An beeindruckenden datenjournalistischen Angeboten im Wettbewerb mangelte es auch in diesem Jahr wieder nicht. Zumindest in Teilen der Nominierungskommission gab es allerdings reichlich Unverständnis dahingehend, dass die meisten Projekte zwar schon seit Monaten existierten, im Netz aber kaum rezipiert wurden. Offensichtlich mangelt es an diesem Ende noch an Vermarktungsstrategien. Was auch in der Nominierungskommission diskutiert wurde: Warum wurden die Recherchen der datenjournalistischen Teams in den Redaktionen nicht als Ausgangspunkt für weitere Reportagen genutzt? Warum wurden Geschichten und Konflikte, die sich in den Datengeschichten angedeutet haben, nicht in anknüpfenden erzählerischen Formaten weitererzählt? Die Frage nach einer stärkeren Vernetzung und ganzheitlichem Denken muss erlaubt sein.
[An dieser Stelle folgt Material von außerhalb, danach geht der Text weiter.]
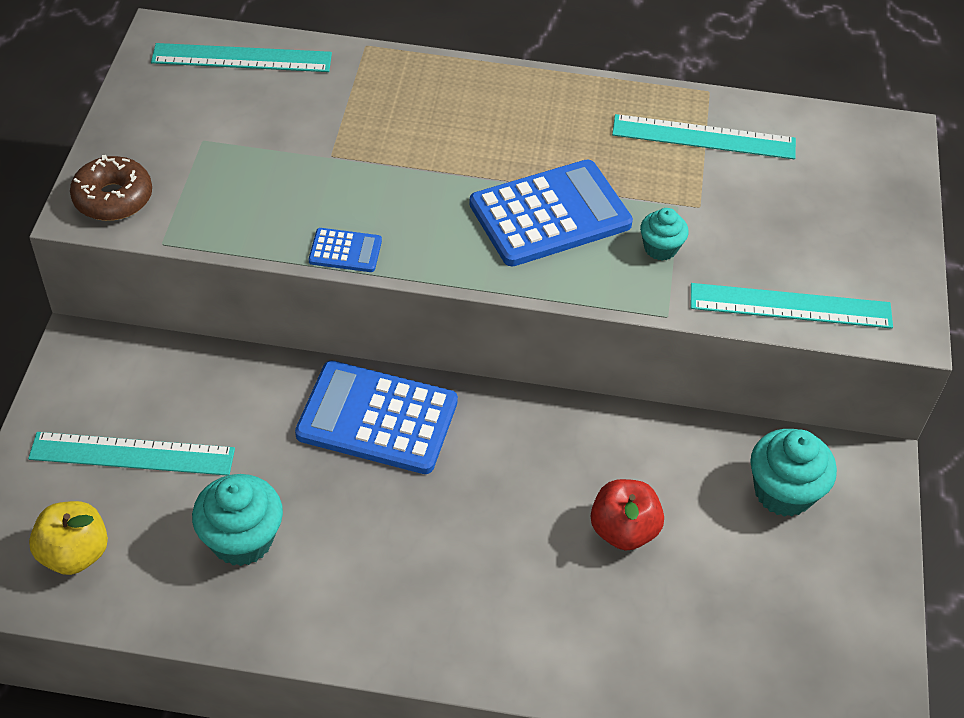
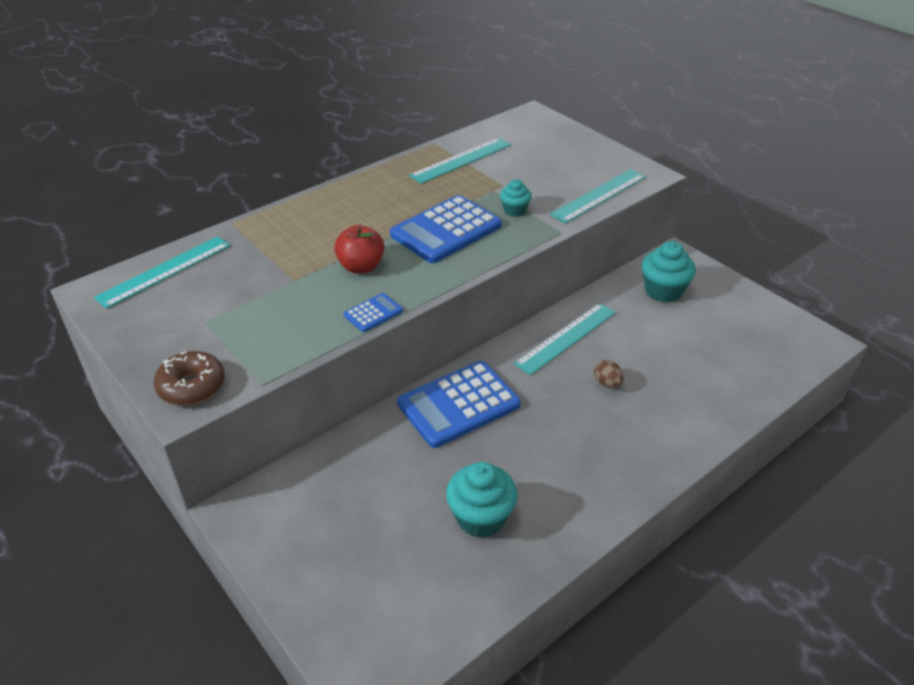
camera: 45 degrees left, 10 degrees down
turquoise ruler [28,432,235,476] -> turquoise ruler moved to [514,303,616,375]
yellow apple [29,501,108,575] -> none
blue calculator [469,160,633,267] -> blue calculator turned 150 degrees counterclockwise [390,195,502,263]
red apple [591,479,664,551] -> red apple moved to [334,225,384,274]
none -> brown egg [594,360,624,388]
Und das Fazit? Bemerkenswert ist das Themenspektrum, das die eingereichten Angebote dieses Jahr abdecken. Begeistert war die Nominierungskommission darüber, dass viele Webangebote unterschiedliche gesellschaftliche Perspektiven auf Geschichte und Zeitgeschichte einnehmen und abdecken. Luft nach oben ist bei der Ausnutzung der Webspezifika und der Darstellungsformen wie auch bei der Einbindung der Nutzer in die Angebote. Beim Punkt Innovation reichte der Kommission nicht nur die Nutzung von innovativen Technologien und neuen Erzählformen – zu oft waren diese nur Spielerei und schlecht in die Erzählung eingebunden. Aber: Neben allen herausragenden Angeboten, die wir in diesem Jahr gesehen und nominiert haben, blicken wir auch positiv in das kommende Jahr. Denn selten zuvor hat die Nominierungskommission so viele noch nicht ganz ausgereifte Angebote zurückgestellt, um ihnen im nächsten Wettbewerbsjahr eine Chance zu geben.